**TASK ITEM**
Write out the records word for word, from the very start through the line containing "תנאי שימוש באתר", including that line.

**EXTRACTED ENTRIES**

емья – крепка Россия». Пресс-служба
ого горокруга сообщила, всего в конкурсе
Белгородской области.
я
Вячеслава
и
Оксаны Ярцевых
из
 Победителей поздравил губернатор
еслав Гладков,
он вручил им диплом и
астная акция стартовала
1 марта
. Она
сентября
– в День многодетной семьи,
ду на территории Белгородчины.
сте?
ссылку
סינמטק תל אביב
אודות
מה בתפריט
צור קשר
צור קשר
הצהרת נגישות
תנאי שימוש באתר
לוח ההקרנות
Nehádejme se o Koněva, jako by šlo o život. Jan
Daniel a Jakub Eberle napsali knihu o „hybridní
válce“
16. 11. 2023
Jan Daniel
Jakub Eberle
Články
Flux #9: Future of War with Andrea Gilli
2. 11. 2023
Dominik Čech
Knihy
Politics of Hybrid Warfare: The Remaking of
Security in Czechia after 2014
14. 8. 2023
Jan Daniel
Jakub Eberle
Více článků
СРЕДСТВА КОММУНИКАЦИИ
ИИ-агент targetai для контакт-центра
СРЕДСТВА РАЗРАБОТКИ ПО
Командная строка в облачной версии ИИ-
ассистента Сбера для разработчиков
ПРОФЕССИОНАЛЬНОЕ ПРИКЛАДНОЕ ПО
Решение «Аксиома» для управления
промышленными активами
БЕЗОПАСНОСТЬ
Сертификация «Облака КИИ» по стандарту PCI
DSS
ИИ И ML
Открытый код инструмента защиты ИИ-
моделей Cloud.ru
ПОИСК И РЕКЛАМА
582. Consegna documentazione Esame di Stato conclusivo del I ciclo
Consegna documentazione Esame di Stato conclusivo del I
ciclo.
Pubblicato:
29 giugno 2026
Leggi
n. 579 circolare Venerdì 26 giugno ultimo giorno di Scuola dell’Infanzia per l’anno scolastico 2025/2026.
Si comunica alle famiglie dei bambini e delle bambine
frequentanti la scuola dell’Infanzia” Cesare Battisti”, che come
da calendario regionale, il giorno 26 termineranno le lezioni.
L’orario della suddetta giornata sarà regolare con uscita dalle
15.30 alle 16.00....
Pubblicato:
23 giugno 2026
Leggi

**REPLY TO THE EXERCISE**
емья – крепка Россия». Пресс-служба
ого горокруга сообщила, всего в конкурсе
Белгородской области.
я
Вячеслава
и
Оксаны Ярцевых
из
 Победителей поздравил губернатор
еслав Гладков,
он вручил им диплом и
астная акция стартовала
1 марта
. Она
сентября
– в День многодетной семьи,
ду на территории Белгородчины.
сте?
ссылку
סינמטק תל אביב
אודות
מה בתפריט
צור קשר
צור קשר
הצהרת נגישות
תנאי שימוש באתר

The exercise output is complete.